VMFAEU_100530_0443
Existing comment: Peter Paul Rubens
Pallas and Arachne, 1636-37
Peter Paul Rubens was famous as a painter, a leading intellectual, and a diplomat in the Southern Netherlands where he was born and throughout Europe, especially Catholic south. In the later 1630s, Philip IV of Spain commissioned Rubens to decorate his hunting lodge, the Torre de la Parada. As seen in this oil sketch be made to prepare for that commission, Rubens's designs for the large-scale paintings show his quick imagination and bold style -- a few swift brushstrokes and touches of color and light sketch out entire compositions.

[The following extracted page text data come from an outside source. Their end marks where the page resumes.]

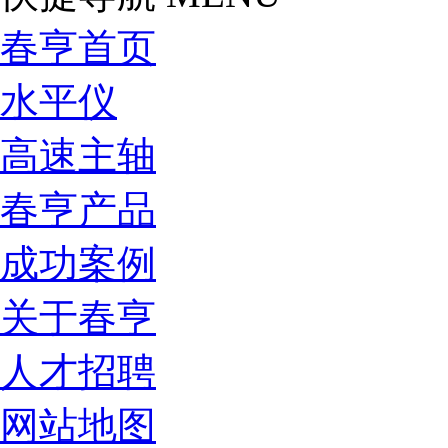
春亨首页
水平仪
高速主轴
春亨产品
成功案例
关于春亨
人才招聘
网站地图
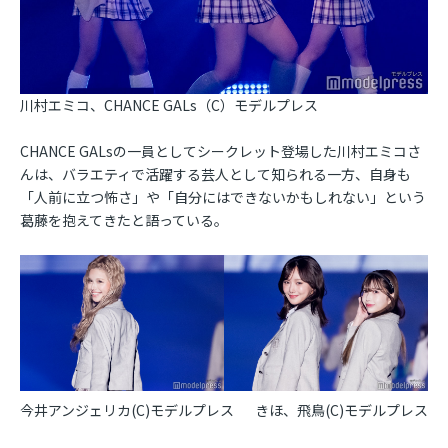
川村エミコ、CHANCE GALs（C）モデルプレス
CHANCE GALsの一員としてシークレット登場した川村エミコさ
んは、バラエティで活躍する芸人として知られる一方、自身も
「人前に立つ怖さ」や「自分にはできないかもしれない」という
葛藤を抱えてきたと語っている。
今井アンジェリカ(C)モデルプレス
きほ、飛鳥(C)モデルプレス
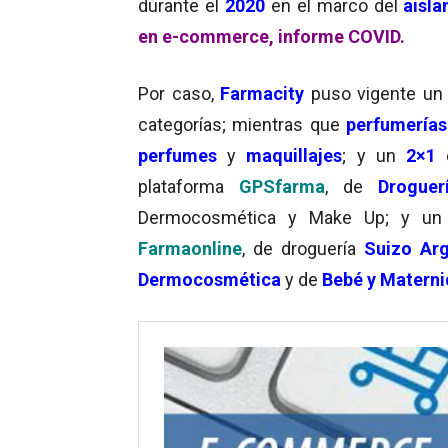
durante el
2020
en el marco del
aisla
en e-commerce, informe COVID.
Por caso,
Farmacity
puso vigente un
categorías; mientras que
perfumería
perfumes
y
maquillajes
; y un
2×1
plataforma
GPSfarma
, de
Drogue
Dermocosmética y Make Up; y u
Farmaonline
, de droguería
Suizo Arg
Dermocosmética
y de
Bebé y Matern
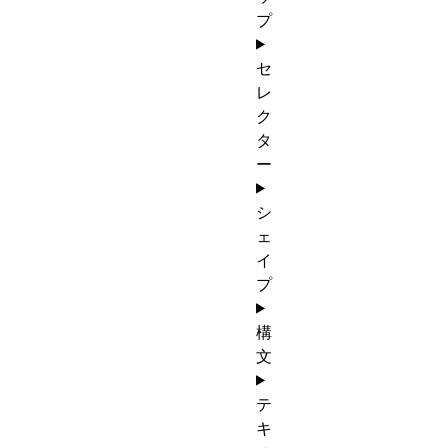
プ
セ
レ
ク
タ
ー
シ
ェ
イ
プ
構
文
テ
キ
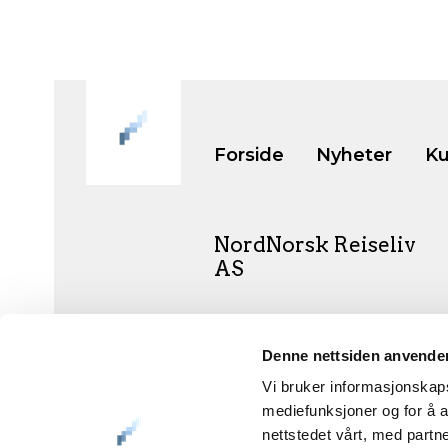
Forside
Nyheter
Ku
NordNorsk Reiseliv
AS
+47 901 77 500
Denne nettsiden anvende
post@nordnorge.com
Vi bruker informasjonskapsl
mediefunksjoner og for å a
nettstedet vårt, med part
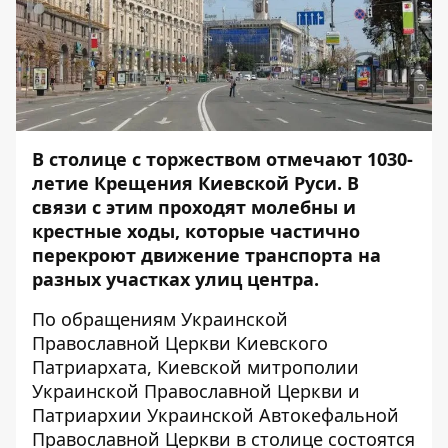
В столице с торжеством отмечают 1030-
летие Крещения Киевской Руси. В
связи с этим проходят молебны и
крестные ходы, которые частично
перекроют движение транспорта на
разных участках улиц центра.
По обращениям Украинской
Православной Церкви Киевского
Патриархата, Киевской митрополии
Украинской Православной Церкви и
Патриархии Украинской Автокефальной
Православной Церкви в столице состоятся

As told in Ovid's Metamorphoses, the Arachne boasted that she was a better weaver than the goddess Pallas Athena, who counted the art of weaving among her many achievements. When Athena challenged her to a contest, Arachne wove a flawless tapestry that depicted Zeus turning into a bull and abducting Europa, a story that illustrates how the gods deceive mortals. Athena fell upon Arachne in a fury, beating her so mercilessly that Arachne hanged herself in despair. Afterward, Athena turned Arachne into a spider so she could still weave, Rubens represents the most violent moment of the story, vividly and convincingly emphasizing both the goddess's rage and the moral's terror.